Watching the Riots unfold on social media brought me back to when I was working in Dublin a number of years back. My morning commute from Skerries to the city centre involved a dart to Connolly Station followed by a short trip on the Luas to the Jervis. Every week, without fail, I would witness at least one racial slur or attack on someone who didn’t fit the narrow minded view of what an Irish person should look, dress or talk like. I don’t know if it is the eerie silence of public transport that seems to amplify the situation, but that’s where I found it to be most common. The abuse was usually perpetrated by a group of youths or someone who was clearly under the influence of drink or drugs. The victims were always of colour, often dressed smartly enough to presume they were on their way, or coming from work. A far cry from the perpetrators who you could tell were roaming aimlessly around the city looking for trouble.

While shameful to admit, I would often look on and watch the abuse unfold, only to spend the rest of my work day thinking about the poor person who was told to “F*&K off back to your own country”. I would sit at my desk questioning why I didn’t step in and say something. There were one or two occasions where I did step in and call it out, but not nearly often enough.  

This disgusting behaviour is much more visible in our cities. Since moving back to Killarney I wouldn’t witness as much direct abuse on the streets but working with the Killarney Advertiser I would be tuned in to local news and some of the comments I read on our social platforms are far worse than anything I witnessed during my time in Dublin.  

There is a significant group of people in Ireland that I would call the ‘silent majority’. We are not as outspoken on issues we care about. We tend to observe and consume the news quietly, and only speak of our support or disgust on certain issues in close circles, too afraid we might offend someone. The problem with this is that we are leaving these far-right groups unchallenged, to become louder, more aggressive and more hostile as seen last week. 

The past week Sinn Fein and the Social Democrats have been busy in the media expressing no confidence in Justice Minister Helen McEntee and Garda Commissioner Drew Harris but I would suggest that there is a large percentage of the Irish population that bears some of the responsibility.

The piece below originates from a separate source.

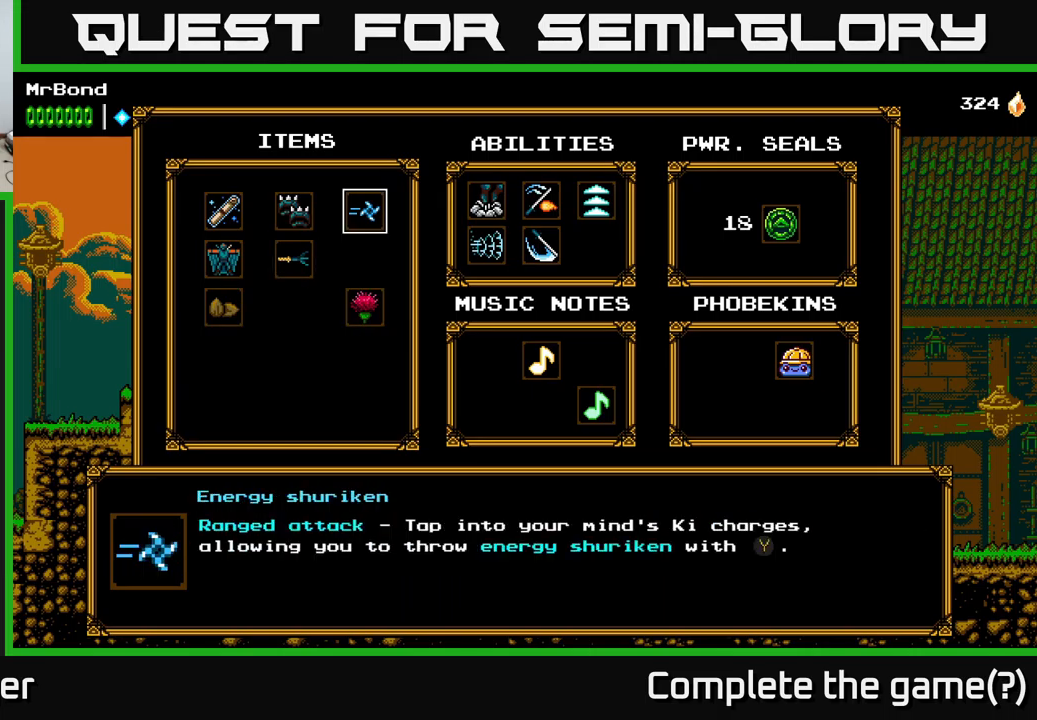
Gameplay with a controller (Xbox layout); each line is a JSON object with the inputs held at the frame after it. "events" lists button and stick changes between this image and that frame as [ms after this image, input, new state], when the widget could be followed in between.
{"buttons": [], "left_stick": "center", "right_stick": "center", "events": []}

We witness racism in our communities and online every day and we need to start speaking up and calling it out. 

On the issue of immigration in Killarney, there is no doubt resources are being stretched and our tourism industry is suffering as a result of an influx of immigration. Locals have also raised concerns in relation to the placement of so many male international protection applicants in one setting and we only have to look back on the incident in Hotel Killarney last year where a number of men were involved in a harrowing stabbing incident to see how that played out.  

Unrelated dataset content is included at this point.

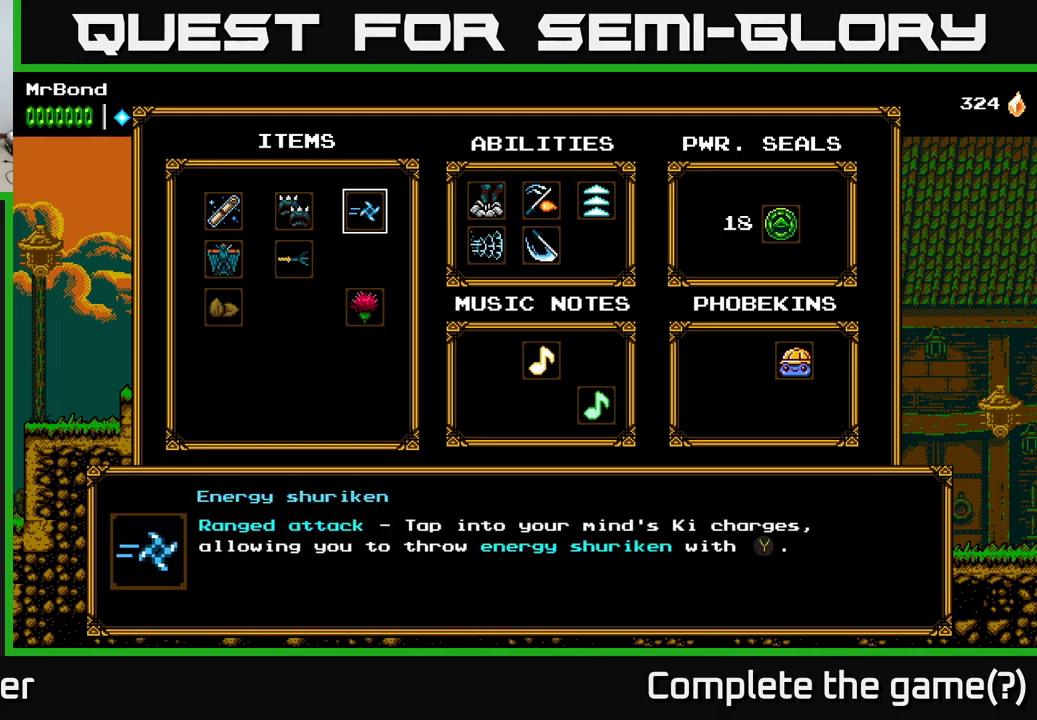
{"buttons": [], "left_stick": "center", "right_stick": "center", "events": []}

However, being concerned around immigration is not the same as anti-immigration. It is important to raise these issues with local representatives and Kerry TD’s but also to separate ourselves from far-right groups who are only interested in encouraging violence.  

The anarchy we witnessed last week should never be the answer and research shows it is completely unnecessary. Harvard University have looked at hundreds of protests over the last century, and found that non-violent campaigns are twice as likely to achieve their goals as violent campaigns and that it only takes around 3.5% of the population actively participating in the protests to ensure serious political change.

Let’s continue to protest peacefully for issues we believe in, but stand up and speak out against people and movements in our community that incite hate and violence.